Who said anything about everything? Nothing can be used for everything. “Everything” has never been Rails’ pitch.

Cooper 07 Nov 05

Jason, can you talk more about the “selling founder’s shares” option? How’s it work? If the founder gets the cash, how does the business get cash for growth? And don’t VCs want founders to “stay hungry”?

JF 07 Nov 05

Cooper you’ll have to ask a VC about this. We haven’t taken any money or sold founder’s shares so I don’t know exactly how it works.

Any VCs out there want to speak up?

Rich 07 Nov 05

JF - my comment was specifically directed at…

this is what you are, java man: a relic of an age gone by.

…not at RoR. I am totally onboard with RoR and I am very grateful for your donation of it to world. People are doing great things with it. It is by far the best way to build a dynamic web app at this point.

I would wager that the people that bash Java as being outdated have experience developing web sites, but very little experience developing software. As you obviously know, there is a big difference. There is so much more to building software than just collecting form data and saving it.

---+---

— Aim of the exercise —
In the comment thread above, how would you shorten the paragraph that begins "I would wager that the people" while keeping its main points?

---+---

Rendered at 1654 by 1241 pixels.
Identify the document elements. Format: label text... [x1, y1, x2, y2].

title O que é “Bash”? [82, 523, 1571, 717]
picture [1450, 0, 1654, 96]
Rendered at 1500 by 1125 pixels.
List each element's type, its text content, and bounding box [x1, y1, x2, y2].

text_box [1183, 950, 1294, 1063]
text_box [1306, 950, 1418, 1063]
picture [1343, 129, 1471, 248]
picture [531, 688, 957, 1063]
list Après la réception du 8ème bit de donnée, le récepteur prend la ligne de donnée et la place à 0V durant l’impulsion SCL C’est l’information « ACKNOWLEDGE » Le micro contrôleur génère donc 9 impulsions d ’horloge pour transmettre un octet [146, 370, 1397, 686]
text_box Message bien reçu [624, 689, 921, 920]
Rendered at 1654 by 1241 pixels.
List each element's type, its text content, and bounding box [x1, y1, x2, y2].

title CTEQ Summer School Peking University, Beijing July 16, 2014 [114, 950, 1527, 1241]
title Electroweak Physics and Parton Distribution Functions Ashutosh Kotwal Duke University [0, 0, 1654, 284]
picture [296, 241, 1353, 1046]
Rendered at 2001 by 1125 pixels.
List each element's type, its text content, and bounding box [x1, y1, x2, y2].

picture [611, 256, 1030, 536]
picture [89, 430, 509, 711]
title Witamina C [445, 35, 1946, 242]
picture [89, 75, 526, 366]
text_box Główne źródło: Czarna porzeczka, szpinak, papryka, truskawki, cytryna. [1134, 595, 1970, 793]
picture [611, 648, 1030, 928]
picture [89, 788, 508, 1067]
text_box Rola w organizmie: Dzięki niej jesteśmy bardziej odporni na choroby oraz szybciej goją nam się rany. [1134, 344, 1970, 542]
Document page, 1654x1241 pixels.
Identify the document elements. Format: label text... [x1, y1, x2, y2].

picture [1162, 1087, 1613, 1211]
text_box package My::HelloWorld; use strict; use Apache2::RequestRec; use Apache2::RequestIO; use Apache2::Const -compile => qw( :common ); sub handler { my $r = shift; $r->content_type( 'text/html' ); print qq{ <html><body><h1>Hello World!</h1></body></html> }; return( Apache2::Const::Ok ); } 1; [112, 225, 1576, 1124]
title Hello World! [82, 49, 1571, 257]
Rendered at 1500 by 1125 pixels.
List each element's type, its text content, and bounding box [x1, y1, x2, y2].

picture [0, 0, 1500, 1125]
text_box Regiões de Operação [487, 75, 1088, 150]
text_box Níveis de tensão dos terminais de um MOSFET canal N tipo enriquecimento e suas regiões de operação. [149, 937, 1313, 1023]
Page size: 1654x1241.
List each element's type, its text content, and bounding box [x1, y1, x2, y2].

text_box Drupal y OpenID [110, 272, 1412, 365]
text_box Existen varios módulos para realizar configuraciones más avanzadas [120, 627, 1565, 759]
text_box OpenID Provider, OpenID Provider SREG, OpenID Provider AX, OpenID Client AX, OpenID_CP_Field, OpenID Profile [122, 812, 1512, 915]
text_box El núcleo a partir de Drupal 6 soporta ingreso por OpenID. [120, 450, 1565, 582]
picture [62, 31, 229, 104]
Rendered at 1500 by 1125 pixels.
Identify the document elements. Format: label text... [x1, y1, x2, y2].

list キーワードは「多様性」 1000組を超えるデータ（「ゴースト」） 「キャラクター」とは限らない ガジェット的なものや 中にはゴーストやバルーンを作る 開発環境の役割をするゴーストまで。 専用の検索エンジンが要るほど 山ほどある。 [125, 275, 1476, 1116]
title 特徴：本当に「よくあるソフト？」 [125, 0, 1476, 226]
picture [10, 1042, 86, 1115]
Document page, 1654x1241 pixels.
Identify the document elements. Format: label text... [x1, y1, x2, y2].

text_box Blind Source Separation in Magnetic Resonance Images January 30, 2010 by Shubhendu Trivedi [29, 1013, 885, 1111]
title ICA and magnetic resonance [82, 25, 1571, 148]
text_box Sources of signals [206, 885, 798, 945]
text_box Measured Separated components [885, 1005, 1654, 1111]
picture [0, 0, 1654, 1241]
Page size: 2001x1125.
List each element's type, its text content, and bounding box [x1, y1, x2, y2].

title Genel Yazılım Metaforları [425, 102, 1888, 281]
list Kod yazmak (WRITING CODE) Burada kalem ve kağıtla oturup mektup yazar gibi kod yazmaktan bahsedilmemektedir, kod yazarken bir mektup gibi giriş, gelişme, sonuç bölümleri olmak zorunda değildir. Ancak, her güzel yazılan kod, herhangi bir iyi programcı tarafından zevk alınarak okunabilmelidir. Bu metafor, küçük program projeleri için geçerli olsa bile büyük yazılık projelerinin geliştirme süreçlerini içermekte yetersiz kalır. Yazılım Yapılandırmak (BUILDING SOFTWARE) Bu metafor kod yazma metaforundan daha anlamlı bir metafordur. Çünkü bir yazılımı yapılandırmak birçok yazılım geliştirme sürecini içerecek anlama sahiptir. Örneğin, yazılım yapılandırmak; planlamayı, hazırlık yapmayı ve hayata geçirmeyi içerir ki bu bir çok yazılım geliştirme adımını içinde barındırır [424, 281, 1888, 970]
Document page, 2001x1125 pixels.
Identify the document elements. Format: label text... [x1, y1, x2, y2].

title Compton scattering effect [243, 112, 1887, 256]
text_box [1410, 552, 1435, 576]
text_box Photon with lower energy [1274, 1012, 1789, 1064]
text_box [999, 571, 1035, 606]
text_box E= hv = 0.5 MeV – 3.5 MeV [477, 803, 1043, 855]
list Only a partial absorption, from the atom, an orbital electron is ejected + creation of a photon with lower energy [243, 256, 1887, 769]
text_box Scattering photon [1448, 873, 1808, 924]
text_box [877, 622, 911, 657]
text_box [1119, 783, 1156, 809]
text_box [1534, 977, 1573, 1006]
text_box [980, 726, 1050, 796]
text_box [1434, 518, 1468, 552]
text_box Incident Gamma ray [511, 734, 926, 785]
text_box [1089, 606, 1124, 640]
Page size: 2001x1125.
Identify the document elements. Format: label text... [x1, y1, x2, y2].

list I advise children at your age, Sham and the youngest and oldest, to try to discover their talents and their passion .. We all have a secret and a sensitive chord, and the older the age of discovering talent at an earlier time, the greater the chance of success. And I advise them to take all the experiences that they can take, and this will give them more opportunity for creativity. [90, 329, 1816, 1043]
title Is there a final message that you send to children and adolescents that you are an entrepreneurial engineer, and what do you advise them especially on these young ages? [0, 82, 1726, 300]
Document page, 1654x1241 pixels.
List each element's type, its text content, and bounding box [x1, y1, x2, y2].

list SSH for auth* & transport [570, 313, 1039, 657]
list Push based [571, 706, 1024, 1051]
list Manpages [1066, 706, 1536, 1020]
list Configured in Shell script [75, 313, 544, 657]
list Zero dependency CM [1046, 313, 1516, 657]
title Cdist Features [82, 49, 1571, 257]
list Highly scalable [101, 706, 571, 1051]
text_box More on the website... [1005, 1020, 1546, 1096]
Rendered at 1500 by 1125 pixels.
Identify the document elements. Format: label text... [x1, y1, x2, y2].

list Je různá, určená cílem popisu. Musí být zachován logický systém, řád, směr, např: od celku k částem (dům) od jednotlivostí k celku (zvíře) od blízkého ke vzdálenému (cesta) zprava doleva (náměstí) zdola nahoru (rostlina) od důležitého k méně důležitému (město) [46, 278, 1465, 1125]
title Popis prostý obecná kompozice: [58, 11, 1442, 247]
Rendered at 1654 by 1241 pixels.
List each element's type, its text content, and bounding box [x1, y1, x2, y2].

---+---

— Reply —
People who call Java outdated probably have experience building web sites but little experience developing software. The two are very different, and building software involves far more than collecting form data and saving it.